L’espérance de vie augmentant, nous héritons de plus en plus tardivement de nos parents.

 

A un âge où, parfois, certains d’entre nous sont à l’abri du besoin et préféreraient donner un coup de pouce à leurs enfants en les laissant hériter à leur place.

 

Oui mais… est-ce possible ? Quelles sont les conséquences de ce choix ?

 

Qu’est-ce que le principe du « saut de génération » ?

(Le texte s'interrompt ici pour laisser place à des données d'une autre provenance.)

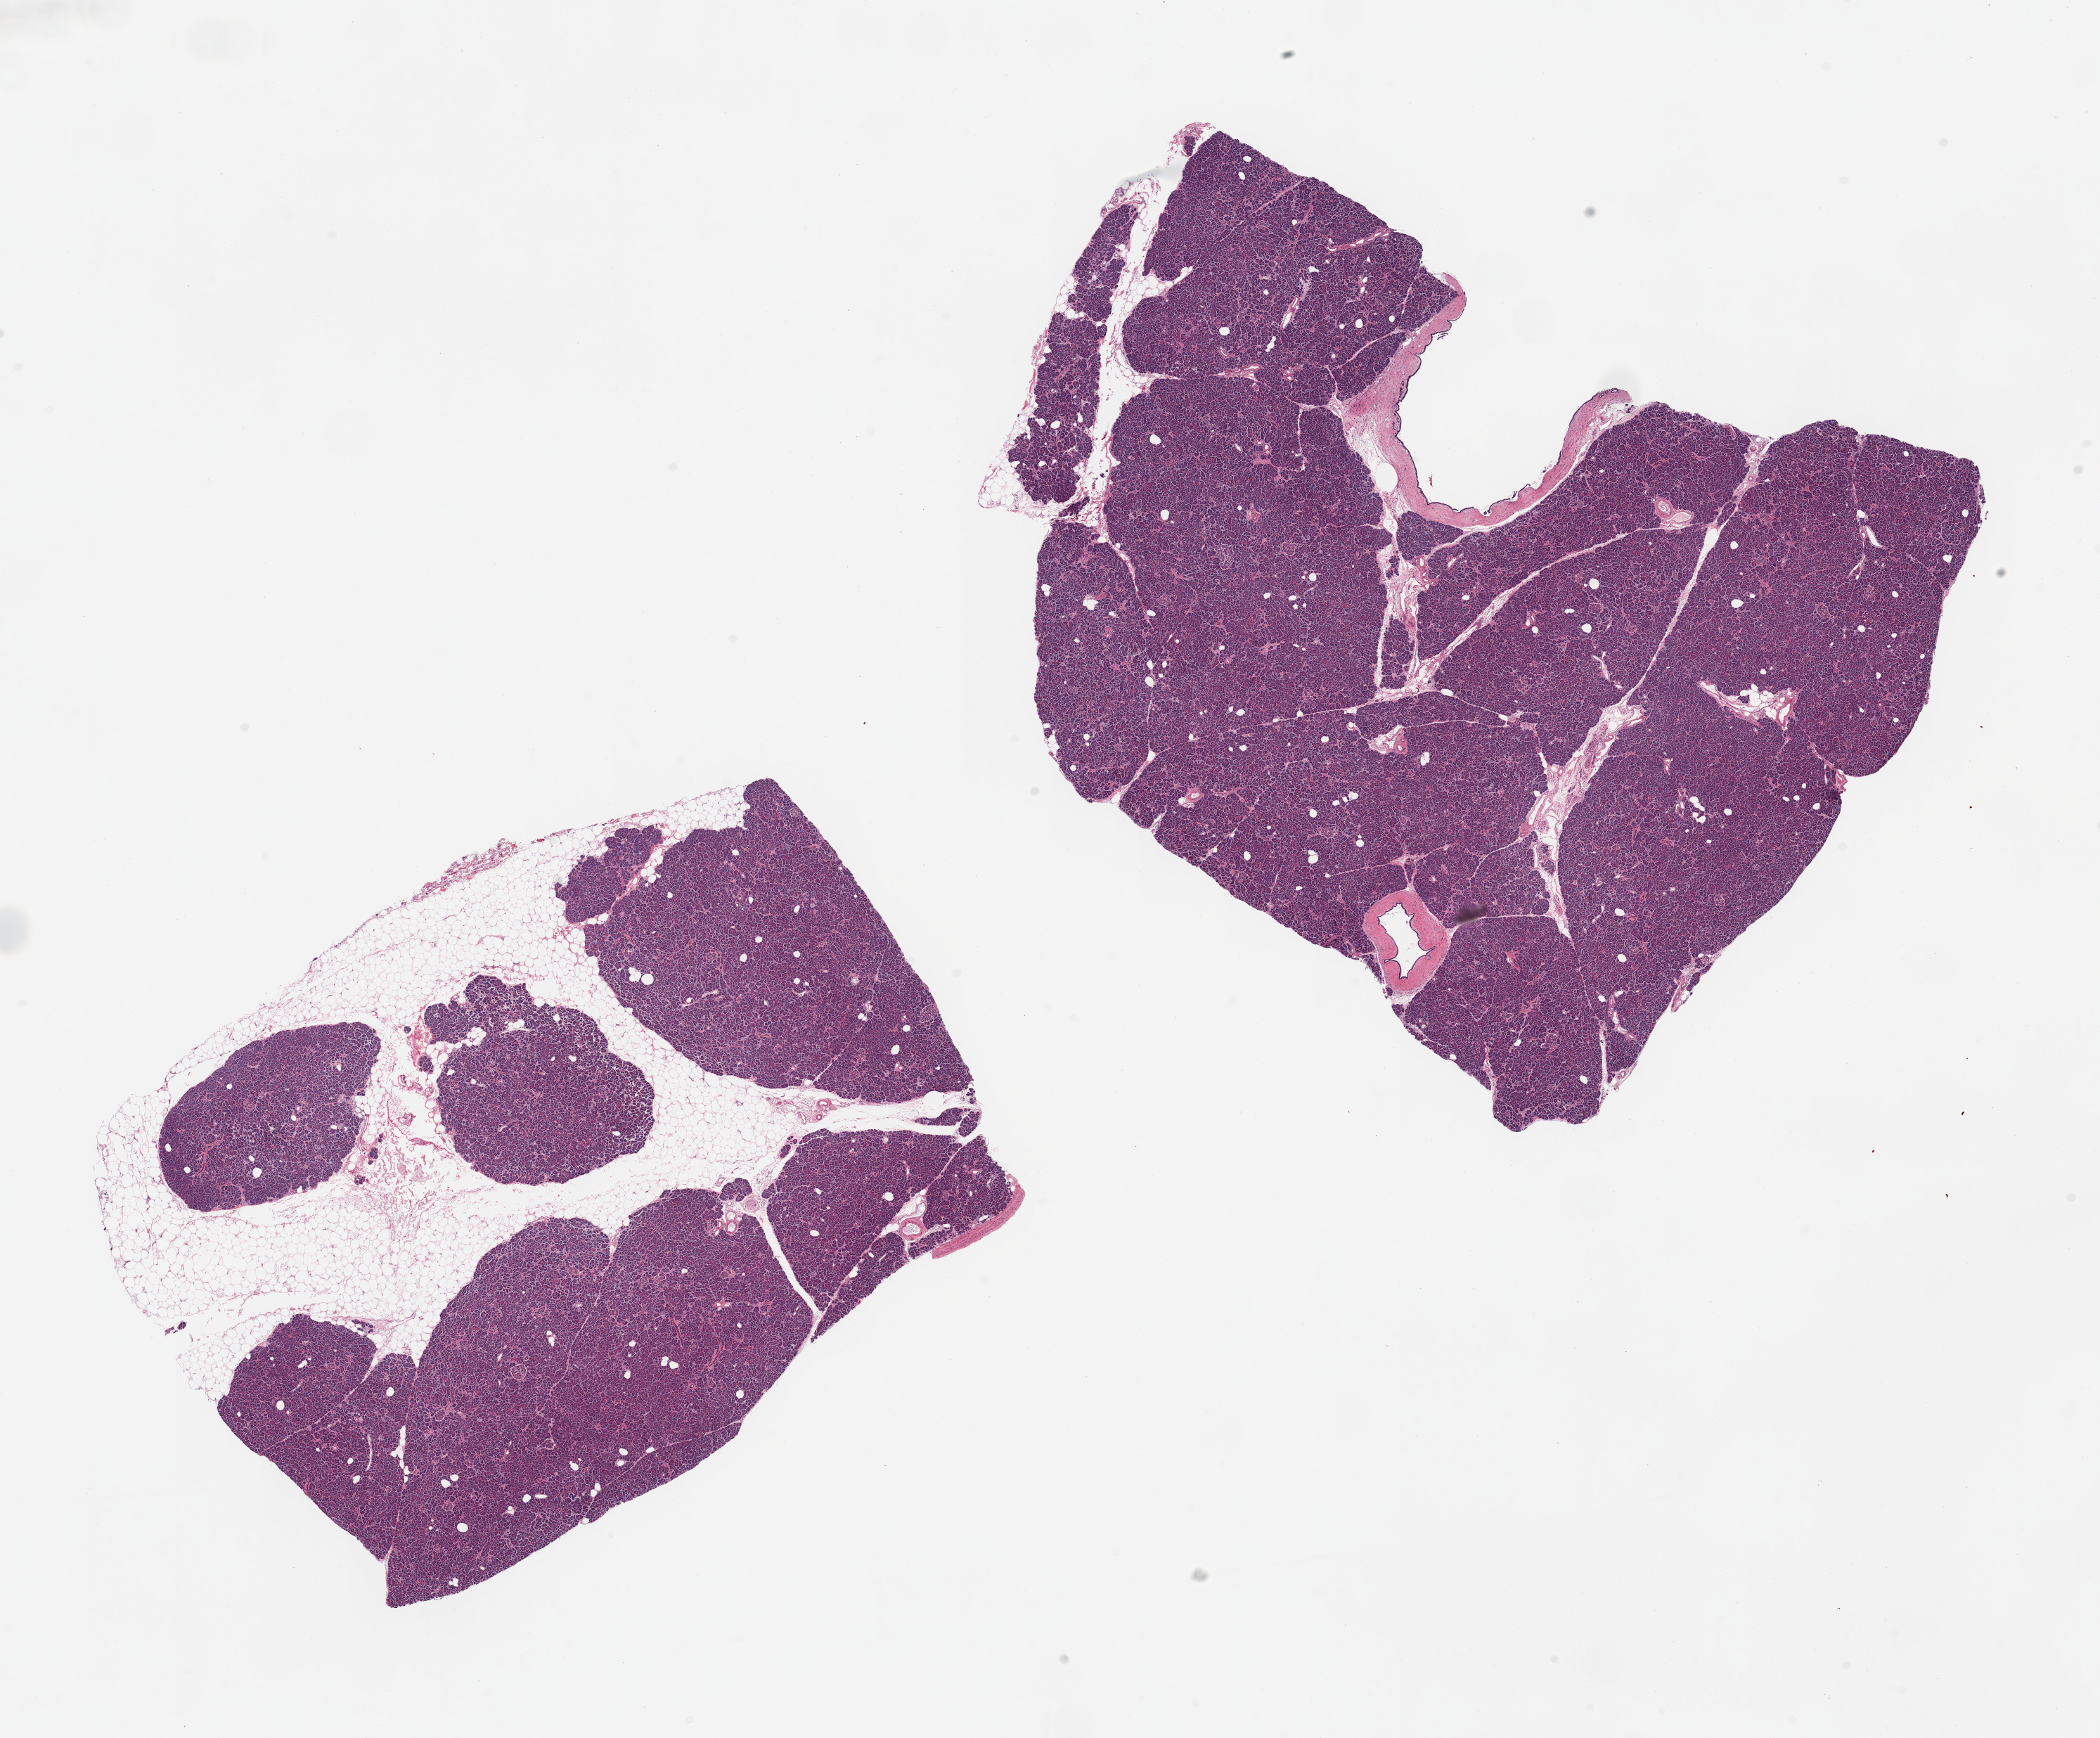
Digitized hematoxylin and eosin (H&E)-stained section — whole scanned area (about 23.6 x 19.6 mm, from a 20x scan) shown as a low-resolution overview, PAXgene-fixed paraffin-embedded (PFPE) section, target tissue: pancreas, donor tissue sample. Donor: female.
- review note (as recorded): 2 pieces; 40% internal fat in 1 piece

Depuis la loi du 23 juin 2006, la part de l’héritier qui renonce à la succession revient :

  • à ses propres représentants (enfants, petits enfants…)
  • ou à défaut, elle accroit la part des cohéritiers,
  • ou s’il est seul, elle est dévolue au degré subséquent.

 

La transmission peut ainsi sauter une génération.

 

Par exemple, en cas de renonciation la part de la succession qui vous est dévolue sera répartie égalitairement entre chacun de vos enfants : vous ne pourrez pas privilégier l’un de vos enfants au détriment d’un autre.

 

De même, vous ne pourrez pas renoncer qu’à une partie de l’héritage : où vous héritez de tout, où vous n’héritez de rien.

 

Une fois votre décision prise, vous devrez effectuer une déclaration de renonciation auprès du greffe du Tribunal de Grande Instance dont dépend la ville où résidait le défunt (lieu d’ouverture de la succession). Cette déclaration peut se faire par écrit ou sur place et n’a pas à être motivée.

 

Lorsque cette formalité sera effectuée, vous serez considéré comme n’ayant jamais hérité. Vous ne serez donc pas tenu de régler les droits de succession ainsi que les éventuelles dettes laissées par le défunt. Seuls les frais d’obsèques du défunt pourront être à votre charge, si l’actif successoral ne permet pas d’y faire face.

 

Quelles sont les conséquences fiscales pour vos enfants ?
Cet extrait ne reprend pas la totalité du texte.